Current Openings & Opportunities
Current Projects In My Lab include
Research
- Hematology and Immunology
- Immunocamouflage of Blood Cells – Red Blood Cells, Leukocytes, and Platelets
- Redox-Mediated Erythrocyte Injury
- Anti-Viral Prophylaxis
- Iron Chelators
Dr. Scott’s laboratory is primarily focused on three primary areas of research: 1) investigation of the potential therapeutic use of “immunocamouflaged” cells/tissues in transfusion and transplantation medicine; 2) prevention of viral invasion via viral inactivation and target cell modification via immunocamouflage; and 3) examining whether the intraerythrocytic chelation and redox-inactivation of the hemoglobin-derived heme and iron present in the sickle and thalassemic RBC can slow/prevent premature red cell destruction.
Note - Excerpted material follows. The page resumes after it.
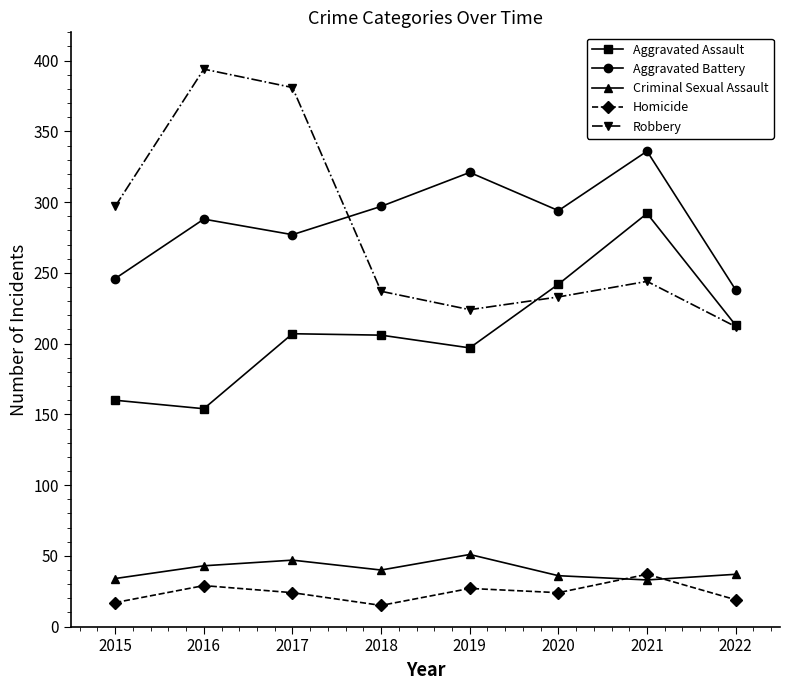

Which series has the widest spread of values?

Robbery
Immunocamouflage of foreign cells and tissues is accomplished via the covalent modification of the cell membrane with nonimmunogenic materials such as methoxypoly(ethylene glycol). This nonimmunogenic barrier prevents the recognition of antigenic sites on the cell membrane by preexisting antibodies –hence preventing immunological rejection – and significantly diminishes the immunogenicity of the foreign cellular epitopes. Ongoing projects within the laboratory include the modification of red blood cells to prevent alloimmunization in the chronically transfused (e.g., sickle cell, thalassemic, autoimmune hemolytic anemia) patient; the prevention of graft versus host disease via lymphocyte modification; and the modification of pancreatic islets for tissue transplantation in diabetes.
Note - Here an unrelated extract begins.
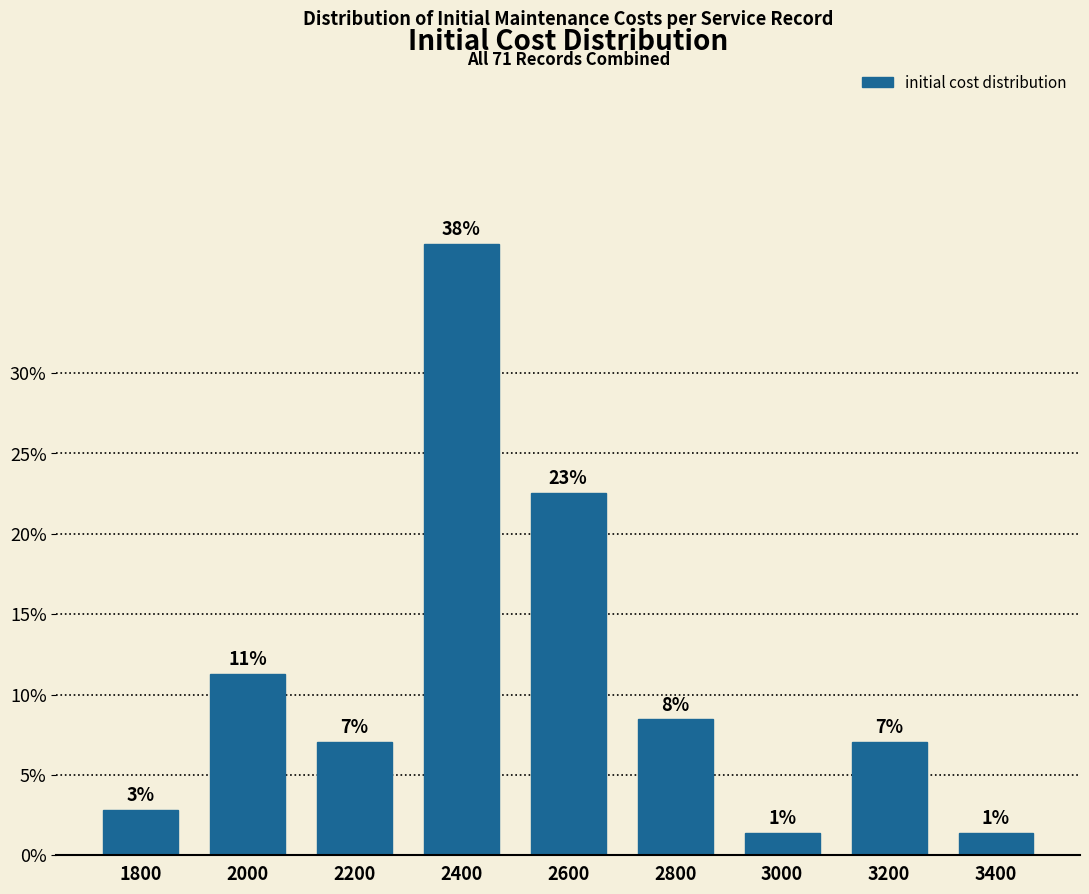

Does the chart contain any negative values?

No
Immunocamouflage also has application in the inactivation of viruses and/or prevention of viral infections. Studies in Dr. Scott’s laboratory have demonstrated the utility of the immunocamouflage technique in inactivation viruses contained in blood products by preventing normal cellular invasion. Similarly, the immunocamouflage of the target cells of viruses has also proven effective in preventing viral invasion and infection. The utility of this technology towards blood borne and respiratory (e.g., Rhinoviruses) viruses are actively under investigation.
Additional research in Dr. Scott’s laboratory is directed towards determining whether the intraerythrocytic chelation and redox-inactivation of the hemoglobin-derived heme and iron present in the sickle and thalassemic RBC may significantly delay its premature destruction. Previous studies by this laboratory have demonstrated that the basic pathophysiology of the sickle and thalassemic RBC is mediated by a self-propagating, self-amplifying redox reaction initiated by the initial autoxidation of the sickle hemoglobin or unpaired alpha and beta hemoglobin chains. Subsequent glutathione-driven, iron-mediated, oxidative events degrade additional hemoglobin (releasing more heme/Fe) as well as other cellular components leading to significant functional and structural changes. It is hypothesized that a modest prolongation of the life span of the thalassemic erythrocyte may improve the “effective” erythropoiesis (i.e., hematocrit, reticulocyte count) such that the need for transfusion therapy may be obviated in a significant segment of the thalassemic population.